--- START ---

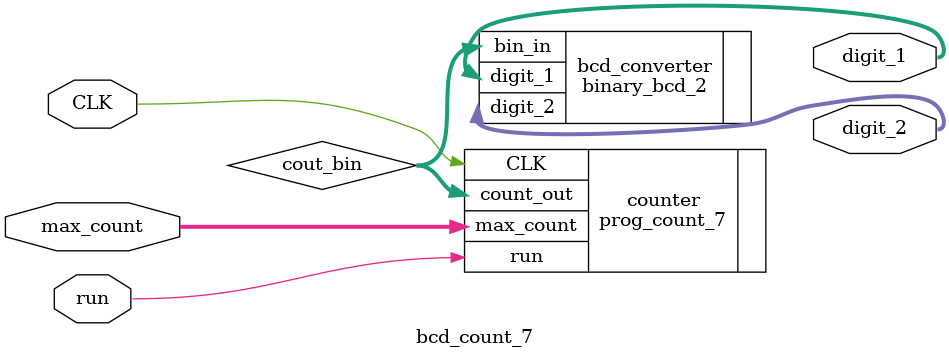
<source format=v>

module bcd_count_7(max_count, CLK, run, digit_1, digit_2);

  input [6:0] max_count;
  input CLK, run;
  output [3:0] digit_1;
  output [3:0] digit_2;
  
  wire [6:0] cout_bin;
  

  // TODO: Wires and registers for interconnect if needed

  // Programmable 7-bit counter module
  prog_count_7 counter(
			.max_count(max_count), 
			.run(run), 
			.CLK(CLK), 
			.count_out(cout_bin)
  );
  // Binary-to-BCD Converter for converting count_out to BCD
  binary_bcd_2 bcd_converter(
					.bin_in(cout_bin),
			      .digit_1(digit_1), 
			      .digit_2(digit_2)
  );

endmodule
</source>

--- END ---

▶ [Exercise description]: Leaving pictures aside, write out each record above exactly as given.

▶ [Solved exercise]:
<source format=v>

module bcd_count_7(max_count, CLK, run, digit_1, digit_2);

  input [6:0] max_count;
  input CLK, run;
  output [3:0] digit_1;
  output [3:0] digit_2;
  
  wire [6:0] cout_bin;
  

  // TODO: Wires and registers for interconnect if needed

  // Programmable 7-bit counter module
  prog_count_7 counter(
			.max_count(max_count), 
			.run(run), 
			.CLK(CLK), 
			.count_out(cout_bin)
  );
  // Binary-to-BCD Converter for converting count_out to BCD
  binary_bcd_2 bcd_converter(
					.bin_in(cout_bin),
			      .digit_1(digit_1), 
			      .digit_2(digit_2)
  );

endmodule
</source>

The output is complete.